Data excerpts:
----
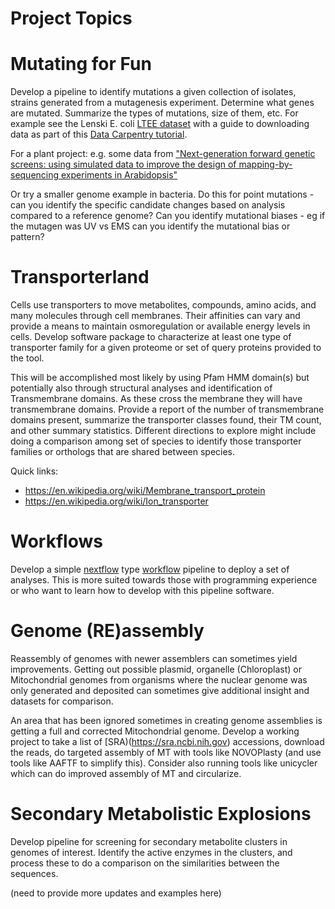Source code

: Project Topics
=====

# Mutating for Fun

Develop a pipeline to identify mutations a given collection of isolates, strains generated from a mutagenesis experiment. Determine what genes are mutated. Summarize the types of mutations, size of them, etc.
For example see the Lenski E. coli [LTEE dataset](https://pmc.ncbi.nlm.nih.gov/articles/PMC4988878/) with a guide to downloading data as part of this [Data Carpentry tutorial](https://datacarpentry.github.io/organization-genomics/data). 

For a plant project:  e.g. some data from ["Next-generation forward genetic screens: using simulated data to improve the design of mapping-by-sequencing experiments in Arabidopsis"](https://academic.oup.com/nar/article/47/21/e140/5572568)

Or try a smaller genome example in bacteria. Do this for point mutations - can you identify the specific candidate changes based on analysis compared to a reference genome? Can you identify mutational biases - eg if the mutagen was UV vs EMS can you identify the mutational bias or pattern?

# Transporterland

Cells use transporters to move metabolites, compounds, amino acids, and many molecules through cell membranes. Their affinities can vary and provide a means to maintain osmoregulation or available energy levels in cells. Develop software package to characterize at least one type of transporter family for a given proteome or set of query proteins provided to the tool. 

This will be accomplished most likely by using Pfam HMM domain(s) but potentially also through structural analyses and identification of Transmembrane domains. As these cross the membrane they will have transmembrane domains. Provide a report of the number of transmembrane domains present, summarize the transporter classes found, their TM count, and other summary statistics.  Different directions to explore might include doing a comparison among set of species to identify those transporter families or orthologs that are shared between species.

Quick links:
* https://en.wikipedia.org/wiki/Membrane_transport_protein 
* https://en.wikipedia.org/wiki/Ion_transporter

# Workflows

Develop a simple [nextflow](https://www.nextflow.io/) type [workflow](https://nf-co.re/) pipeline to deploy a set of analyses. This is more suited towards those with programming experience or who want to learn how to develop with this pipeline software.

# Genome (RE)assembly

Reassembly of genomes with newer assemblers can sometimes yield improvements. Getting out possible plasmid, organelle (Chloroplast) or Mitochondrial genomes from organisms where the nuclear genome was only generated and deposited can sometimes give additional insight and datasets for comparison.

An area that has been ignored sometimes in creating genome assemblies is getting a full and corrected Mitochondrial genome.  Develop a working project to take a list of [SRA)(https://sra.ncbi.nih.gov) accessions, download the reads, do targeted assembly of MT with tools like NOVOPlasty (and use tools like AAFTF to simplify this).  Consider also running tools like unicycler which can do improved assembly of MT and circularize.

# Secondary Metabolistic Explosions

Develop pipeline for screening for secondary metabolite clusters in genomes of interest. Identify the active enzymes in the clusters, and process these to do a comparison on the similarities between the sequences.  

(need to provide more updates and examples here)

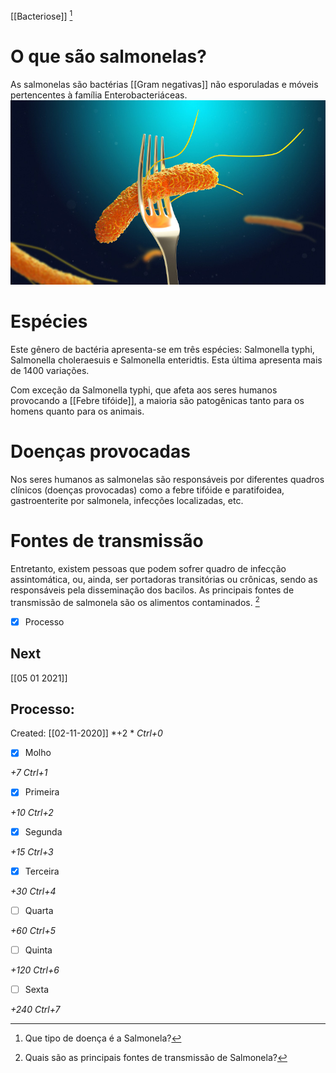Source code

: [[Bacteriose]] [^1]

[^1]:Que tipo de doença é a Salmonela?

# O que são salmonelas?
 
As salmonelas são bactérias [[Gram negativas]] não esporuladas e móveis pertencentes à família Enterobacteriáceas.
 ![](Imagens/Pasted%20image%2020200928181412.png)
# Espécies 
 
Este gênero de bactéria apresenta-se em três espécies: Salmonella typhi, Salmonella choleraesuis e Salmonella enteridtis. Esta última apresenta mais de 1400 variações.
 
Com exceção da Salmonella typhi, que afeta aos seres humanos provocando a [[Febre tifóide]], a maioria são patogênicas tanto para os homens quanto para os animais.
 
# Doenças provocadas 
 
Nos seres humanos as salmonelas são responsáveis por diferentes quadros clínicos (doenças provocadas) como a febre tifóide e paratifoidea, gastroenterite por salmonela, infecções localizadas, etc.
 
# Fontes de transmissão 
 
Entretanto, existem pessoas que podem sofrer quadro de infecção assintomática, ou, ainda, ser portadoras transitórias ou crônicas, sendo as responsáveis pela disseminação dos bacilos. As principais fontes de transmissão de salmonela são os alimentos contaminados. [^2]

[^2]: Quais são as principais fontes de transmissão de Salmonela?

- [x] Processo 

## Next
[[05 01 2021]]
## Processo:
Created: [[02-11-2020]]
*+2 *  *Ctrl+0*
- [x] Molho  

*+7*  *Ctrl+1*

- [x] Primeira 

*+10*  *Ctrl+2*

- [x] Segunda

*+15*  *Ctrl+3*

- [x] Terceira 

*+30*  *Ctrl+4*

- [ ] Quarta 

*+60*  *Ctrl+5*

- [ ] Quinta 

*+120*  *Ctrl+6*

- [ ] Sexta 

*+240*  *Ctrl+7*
----
# [Directions for this task]
Among the entries above, copy exactly only the lines starting with the one containing "# Mutating for Fun" and going through the one containing "# Transporterland", both ends included.

# [Response area]
# Mutating for Fun

Develop a pipeline to identify mutations a given collection of isolates, strains generated from a mutagenesis experiment. Determine what genes are mutated. Summarize the types of mutations, size of them, etc.
For example see the Lenski E. coli [LTEE dataset](https://pmc.ncbi.nlm.nih.gov/articles/PMC4988878/) with a guide to downloading data as part of this [Data Carpentry tutorial](https://datacarpentry.github.io/organization-genomics/data). 

For a plant project:  e.g. some data from ["Next-generation forward genetic screens: using simulated data to improve the design of mapping-by-sequencing experiments in Arabidopsis"](https://academic.oup.com/nar/article/47/21/e140/5572568)

Or try a smaller genome example in bacteria. Do this for point mutations - can you identify the specific candidate changes based on analysis compared to a reference genome? Can you identify mutational biases - eg if the mutagen was UV vs EMS can you identify the mutational bias or pattern?

# Transporterland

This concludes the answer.